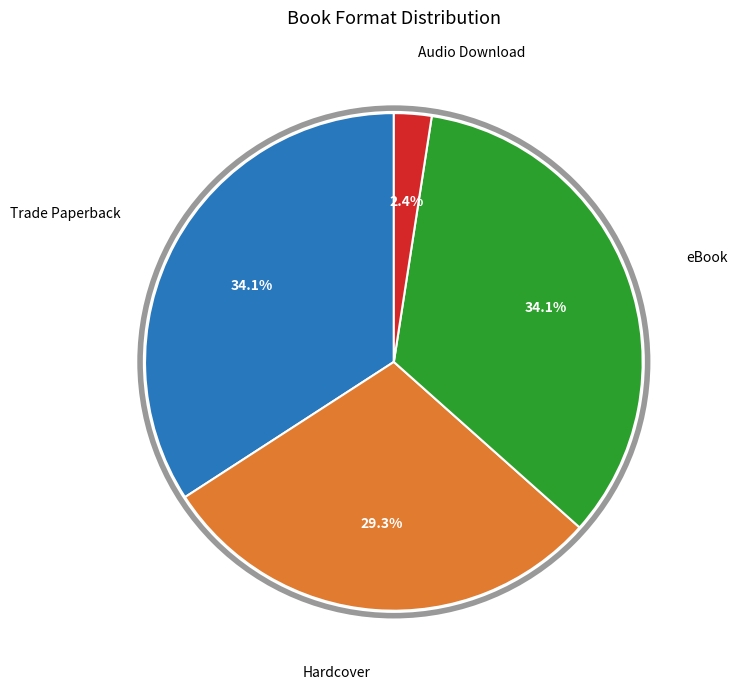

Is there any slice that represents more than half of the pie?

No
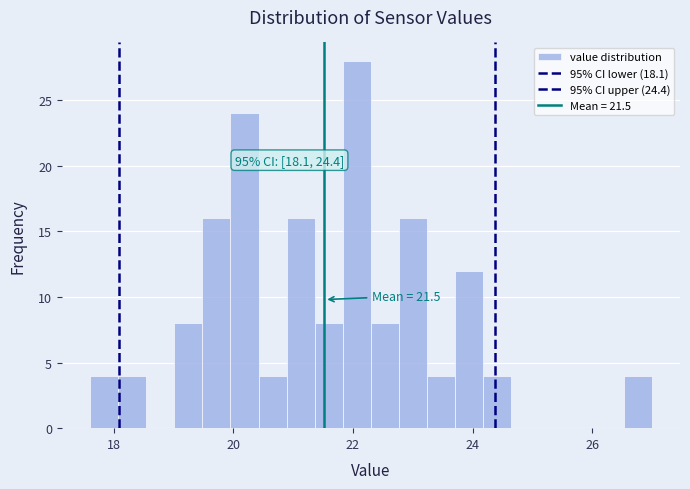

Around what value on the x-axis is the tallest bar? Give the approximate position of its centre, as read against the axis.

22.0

---

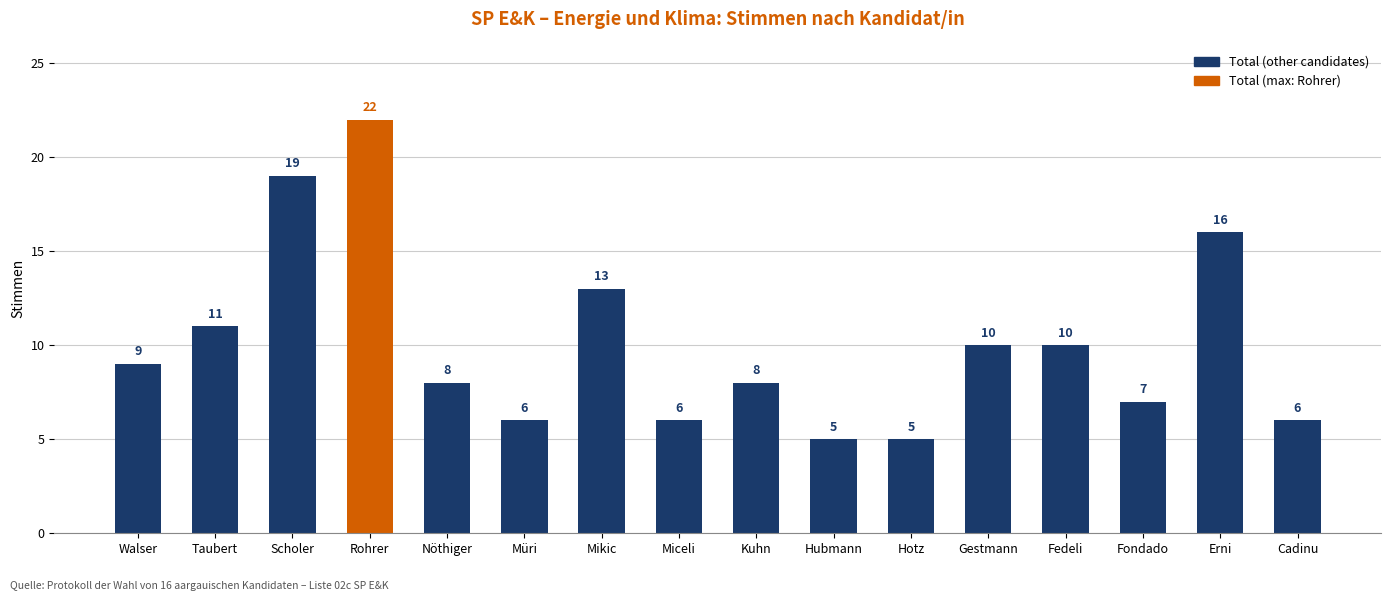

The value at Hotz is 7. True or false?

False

Instructions for the task ▸ Copy out everything in the listing from the line that contains "Is there any" down to the line that contains "Around what value", including both of those lines. Leave the pictures out.

Written solution ▸
Is there any slice that represents more than half of the pie?

No

Around what value on the x-axis is the tallest bar? Give the approximate position of its centre, as read against the axis.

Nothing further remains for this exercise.